Por la ruta 50, camino a Philpps, existe desde hace años la gruta de un santo pagano.
Alguien, agradecido vaya a saber por qué favor grande, la construyó con esmero y levantó allí, no muy lejos del pueblo, un altar retirado unos metros de la banquina y al que se llega por un breve sendero custodiado por unos canteros que forman un pequeño jardín.
Hay un pimiento oportuno que acerca sombra y también un rincón con decenas de botellas plásticas; hay algunas ofrendas, cadenitas y rosarios; un par de chapas patentes y algunas imágenes de Jesús y de la Virgen; también hay un viejo televisor de 20 pulgadas con la pantalla trizada; por último, hay frente al altar una silla con el asiento gastado.
La mujer, lo supe luego, se llamaba Encarnación y nos vimos allí durante una siesta; yo hacía pausa a mitad de una solitaria salida en bicicleta y ella, sentada frente al altar meditaba algo y sostenía en sus manos rugosas, sobre el regazo, algunas fotos.
No quise interrumpir su espacio y me mantuve a distancia, curioso de una mujer tan mayor y tan sola allí, lejos de cualquier casa. En un momento se levantó y caminó hasta el altar donde acomodó algo, luego me vio.
Venga, salga del sol y arrímese que abajo del pimiento se está más fresco, me invitó mientras volvía a la silla. Me acerqué.
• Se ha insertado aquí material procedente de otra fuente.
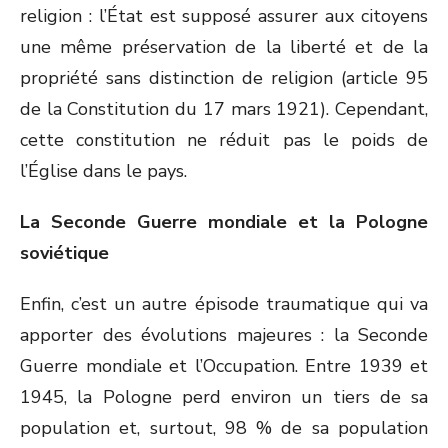
religion : l’État est supposé assurer aux citoyens
une même préservation de la liberté et de la
propriété sans distinction de religion (article 95
de la Constitution du 17 mars 1921). Cependant,
cette constitution ne réduit pas le poids de
l’Église dans le pays.
La Seconde Guerre mondiale et la Pologne
soviétique
Enfin, c’est un autre épisode traumatique qui va
apporter des évolutions majeures : la Seconde
Guerre mondiale et l’Occupation. Entre 1939 et
1945, la Pologne perd environ un tiers de sa
population et, surtout, 98 % de sa population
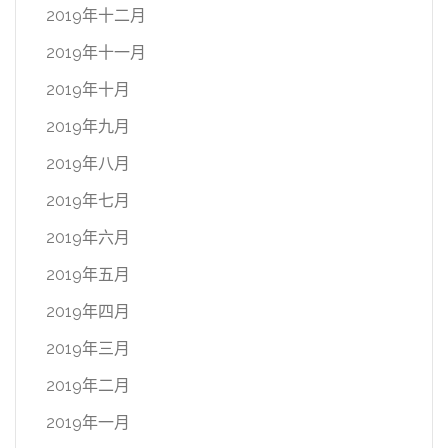
2019年十二月
2019年十一月
2019年十月
2019年九月
2019年八月
2019年七月
2019年六月
2019年五月
2019年四月
2019年三月
2019年二月
2019年一月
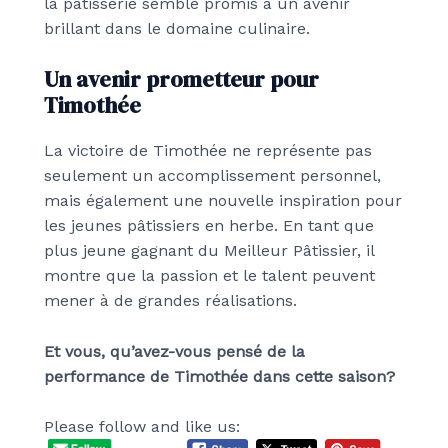
la pâtisserie semble promis à un avenir
brillant dans le domaine culinaire.
Un avenir prometteur pour
Timothée
La victoire de Timothée ne représente pas
seulement un accomplissement personnel,
mais également une nouvelle inspiration pour
les jeunes pâtissiers en herbe. En tant que
plus jeune gagnant du Meilleur Pâtissier, il
montre que la passion et le talent peuvent
mener à de grandes réalisations.
Et vous, qu’avez-vous pensé de la
performance de Timothée dans cette saison?
Please follow and like us:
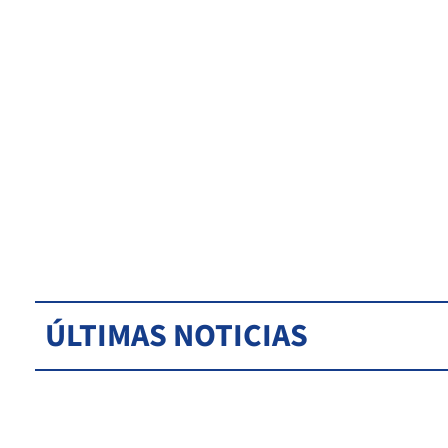
ÚLTIMAS NOTICIAS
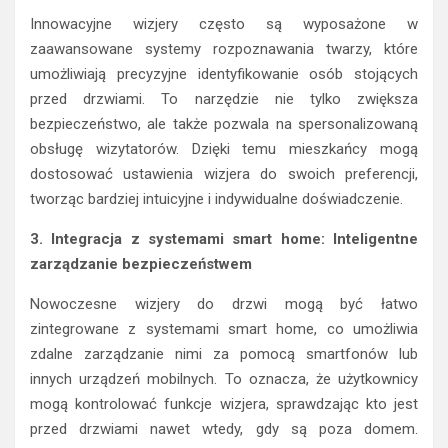
Innowacyjne wizjery często są wyposażone w
zaawansowane systemy rozpoznawania twarzy, które
umożliwiają precyzyjne identyfikowanie osób stojących
przed drzwiami. To narzędzie nie tylko zwiększa
bezpieczeństwo, ale także pozwala na spersonalizowaną
obsługę wizytatorów. Dzięki temu mieszkańcy mogą
dostosować ustawienia wizjera do swoich preferencji,
tworząc bardziej intuicyjne i indywidualne doświadczenie.
3. Integracja z systemami smart home: Inteligentne
zarządzanie bezpieczeństwem
Nowoczesne wizjery do drzwi mogą być łatwo
zintegrowane z systemami smart home, co umożliwia
zdalne zarządzanie nimi za pomocą smartfonów lub
innych urządzeń mobilnych. To oznacza, że użytkownicy
mogą kontrolować funkcje wizjera, sprawdzając kto jest
przed drzwiami nawet wtedy, gdy są poza domem.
Ahí me dijo que se llamaba Encarnación y me contó que vivía no muy lejos, sobre la misma ruta, dijo que salía a caminar y que a veces sus pasos la traían hasta allí.
Le pregunté si necesitaba algo, me dijo que no, que gracias, que había aprendido a valerse sola y que no quería perder la costumbre.
¿Quiere ver?, invitó de pronto y así, sin conocerme, me extendió las fotos.
Eran cuatro, antiguas y muy gastadas, con los bordes dentados. En dos de ellas unos recién casados brindaban en su fiesta; en la tercera, la misma pareja sobre unas piedras, junto al cauce de una cañada; en la última, el joven fumaba sonriente, apoyado en una zapa en medio de un viñedo.
Me contó que habían estado casados apenas unos meses, que se llamaba Alfredo, que enfermó enseguida y que el final llegó igual de rápido. Agregó unas pocas cosas y a partir de ellas imaginé otras.
Cuando se ha querido mucho hay veces que la voz del que se fue, vuelve, me confesó: Mucha gente sabe eso, tal vez usted mismo muchacho, aunque no lo diga; yo sé que es cierto porque durante muchos años su voz me acompañó. A veces me daba consejos y a veces solo charla nomás.
Hizo una pausa con la vista sobre la ruta y aproveché para devolverle sus fotos. Las miró una vez más. Tengo pocas fotos de Alfredo, son siempre las mismas y se acaban rápido, ¿vio?, dijo mientras las devolvía a su regazo: ¿Sabe qué? Será por la edad pero hace tiempo que ya no lo escucho y en la casa hay puro silencio.
Mire muchacho, voy a cumplir 85 años, ¿Qué es lo que sé? Que a mi edad hay recuerdos que se mueren aunque una no quiera. Tengo las fotos pero es su voz la que se me está olvidando. Por eso salgo a caminar, para escuchar a los pájaros, al viento, a los autos en el camino y para hablar con la gente, aunque no la conozca, para ver si encuentro su voz.